Ostereier suchen ist einer der neueren Osterbräuche.


© Thinkstock
Das Färben von Ostereiern ist einer der weit verbreitesten Osterbräuche. Der Ursprung des Ostereis im christlichen Glauben ist bis heute nicht ganz geklärt. Das Ei gilt aber zum Beispiel in der Kunstgeschichte als Symbol für die Auferstehung. Es steht in vielen Religionen für neues Leben und Wiedergeburt, da aus ihm Leben schlüpft. Bereits im alten Rom und Griechenland wurden zu den Frühlingsfesten Eier verziert und Freunden geschenkt und in den Tempeln hingen die bunten Eier als Verzierung.

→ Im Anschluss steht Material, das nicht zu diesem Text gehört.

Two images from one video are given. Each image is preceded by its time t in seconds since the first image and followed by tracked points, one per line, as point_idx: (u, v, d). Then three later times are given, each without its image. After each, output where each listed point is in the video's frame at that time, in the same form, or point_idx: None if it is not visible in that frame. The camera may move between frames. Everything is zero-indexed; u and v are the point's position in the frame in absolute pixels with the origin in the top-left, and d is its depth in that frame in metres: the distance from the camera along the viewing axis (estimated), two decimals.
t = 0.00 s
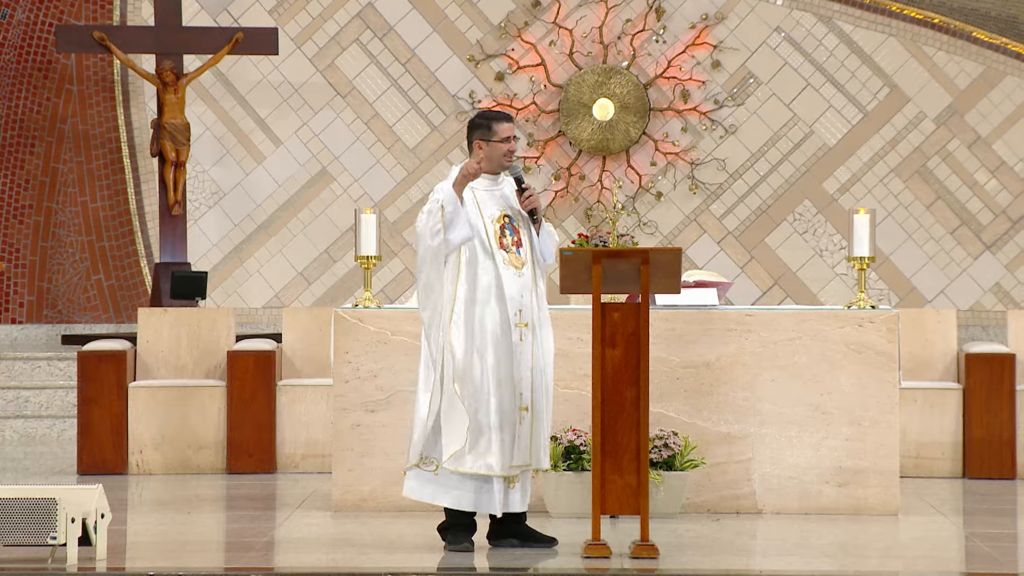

Den Osterbrauch des Ostereier Verschenkens kann man neben dem Ursprung aus den Schöpfungsmythen verschiedenster Völker auch auf das Mittelalter zurückführen. Hier wurden oft Abgaben an den Lehnsherrn, Lehrer und Kirchenträger mit Eiern ausgezahlt.

Übrigens: Da Eier während der Fastenzeit nach christlicher Tradition nicht gegessen werden durften, wurden die gelegten Eier gekocht, um sie haltbar zu machen. Am Ostersonntag durften dann wieder Eier gegessen werden.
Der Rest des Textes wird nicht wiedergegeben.